O terror vai às compras

Militante exibe poder de fogo na província síria de Raaq. Foto: Handout/Alamy
Militante exibe poder de fogo na província síria de Raaq. Foto: Handout/Alamy


Estado Islâmico sabe fazer dinheiro. E sabe como ir às compras. Para montar um arsenal cada vez mais organizado, recorre a fornecedores do mercado negro. Claro, faz isso com habilidade – procura operadores de países como Iêmen e Sudão para calçar as transações com certa garantia. Nesses lugares, mas não só neles, os governos têm elevado grau de tolerância em relação ao trabalho dos Senhores das Armas, russos, ucranianos, irlandeses e ingleses, principalmente.

Com isso, a tropa de Abu Bakr al-Baghdadi, o ex-professor de Geografia e História que inventou o EI em seu formato atual, vai ganhando poder de fogo. Ainda não tem aviões de ataque, e seus poucos helicópteros são modelos civis. Mas já incorporou tanques T-72, feitos há 30 anos na extinta União Soviética e, mais recentemente, modernizados. Caminhões, veículos semiblindados de tração especial, e mesmo os onipresentes Humvees, os jipões americanos levados aos milhares para o Oriente Médio desde a Guerra do Golfo, em 1991.

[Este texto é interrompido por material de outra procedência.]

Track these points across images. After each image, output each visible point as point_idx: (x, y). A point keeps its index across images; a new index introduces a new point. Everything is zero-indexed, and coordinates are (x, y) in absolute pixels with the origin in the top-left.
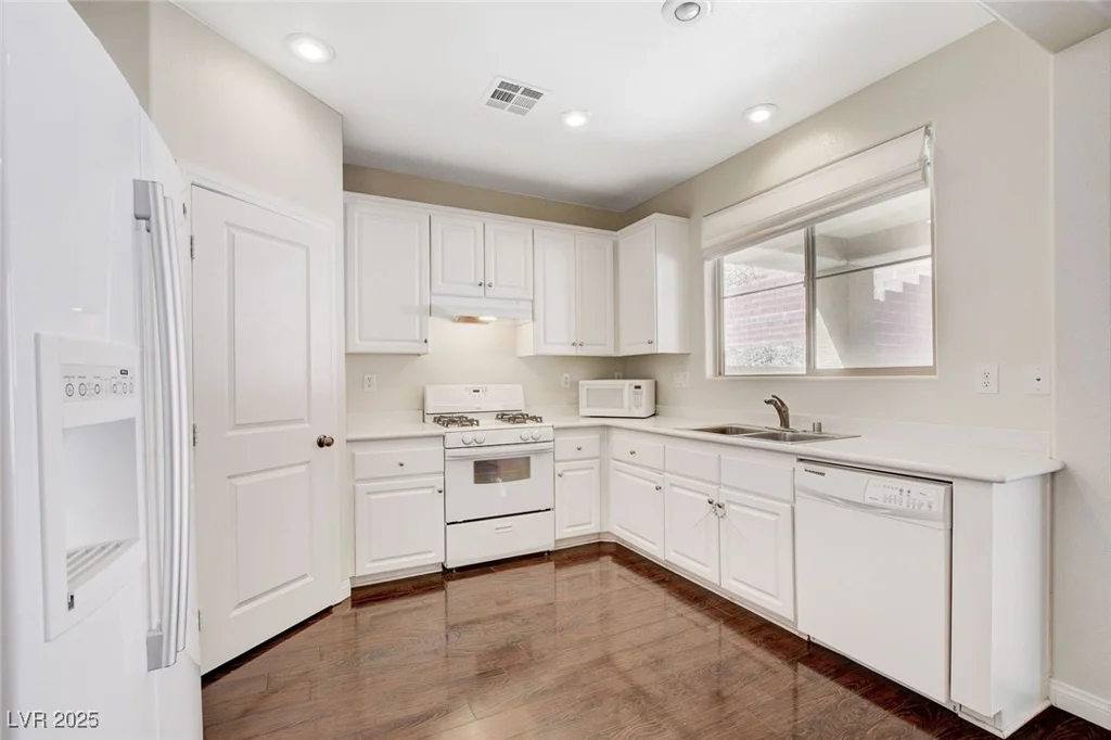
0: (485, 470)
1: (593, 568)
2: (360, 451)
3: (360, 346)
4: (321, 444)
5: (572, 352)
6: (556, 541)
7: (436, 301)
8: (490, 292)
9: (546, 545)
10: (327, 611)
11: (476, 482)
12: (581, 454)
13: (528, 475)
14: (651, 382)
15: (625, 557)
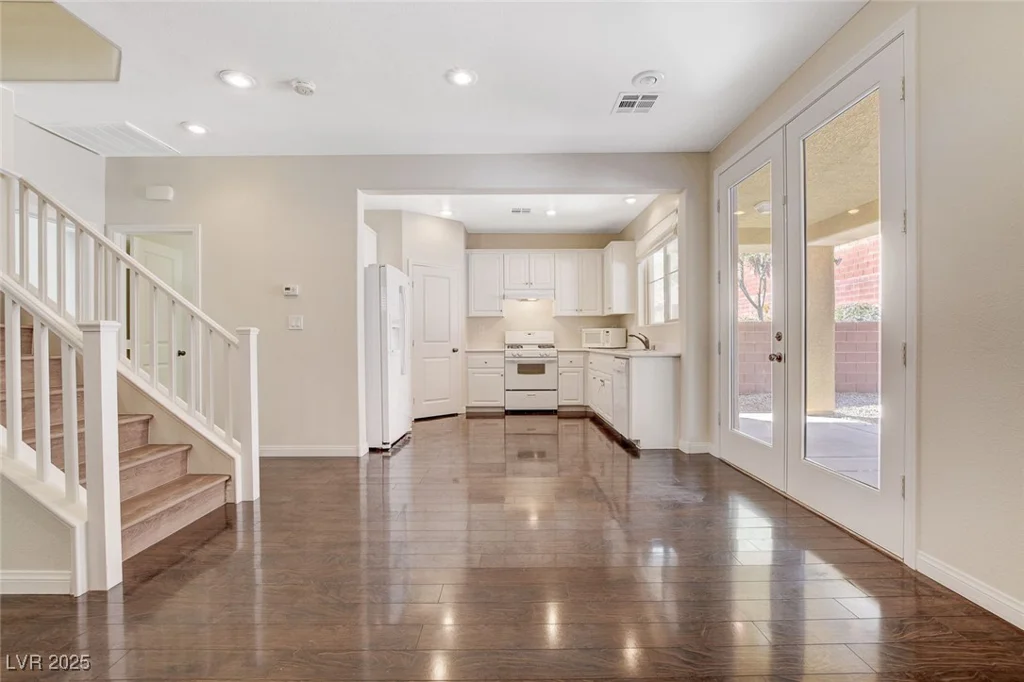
0: (525, 369)
1: (579, 423)
2: (471, 356)
3: (473, 314)
4: (454, 351)
5: (576, 314)
6: (559, 406)
7: (507, 293)
8: (532, 287)
9: (553, 406)
10: (457, 415)
11: (519, 372)
12: (571, 365)
13: (543, 372)
14: (624, 330)
15: (597, 420)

Outra linha de abastecimento é a captura do equipamento deixado pelo caminho pelas forças regulares da Síria e do Iraque. Na ofensiva que criou o califado do EI, uma longa extensão de terra e areia da Síria até a fronteira da Turquia, há bases iraquianas da Aviação e do Exército. Em alguns pontos, também foram dispostas instalações sírias – depósitos de munições e suprimentos. Nesses núcleos as guarnições abandonaram, muitas vezes sem luta, enormes sistemas de armas. Um ex-militar da tropa de elite “ranger” do Exército americano que serviu por três períodos no Iraque – e hoje trabalha no Brasil, na indústria do petróleo – relata que frequentemente estoques de armas americanas do tamanho necessário para aparelhar um batalhão caíram em mãos dos radicais ainda nas embalagens.

O  movimento acumula mais de US$ 2 bilhões em reservas bem aplicadas no mercado financeiro, segundo cenário produzido pela Rand Corporation, agência privada americana de inteligência e análise estratégica. A carteira é o resultado da venda quase clandestina do caro petróleo fino e do gás extraídos de jazidas do Iraque das quais o EI se apossou. O dinheiro chega por outras fontes como doações feitas por simpatizantes de 90 diferentes nações – entre elas, o Brasil. A contabilidade do grupo radical registra a renda obtida por meio da extorsão exercida sobre empresas multinacionais, o pagamento de resgates milionários e ainda o roubo de valores de grande liquidez, como certos títulos europeus emitidos ao portador.

Governos europeus e dos EUA adotaram ações de repressão às finanças do EI. Uma delas é considerar terroristas as pessoas e as organizações que trabalhem com os extremistas.

Os milicianos do Estado Islâmico têm treinamento, ordem e agem sob consistente planejamento. Usam canhões russos de tiro rápido Shipunov 2A42, de 30 milímetros. Boa parte desse equipamento está montada em  caminhonetes comerciais – as peças assentadas sobre giroscópios, mecanismos destinados a estabilizar a plataforma de apoio permitindo tiros de precisão.

O EI se organiza de forma disciplinada em grupos de 240 militantes divididos em 20 times de 12 combatentes – um modelo muito parecido com o adotado pelas forças modulares dos Estados Unidos, da Grã-Bretanha e da França. A equipe tem um líder. Os 11 homens do time avançam em ondas de fogo produzido por fuzis russos AK-102 (a versão de exportação do Ak-47), lançadores de granada de 40mm, morteiros de 60mm e foguetes leves antiblindagem do tipo RPG-7.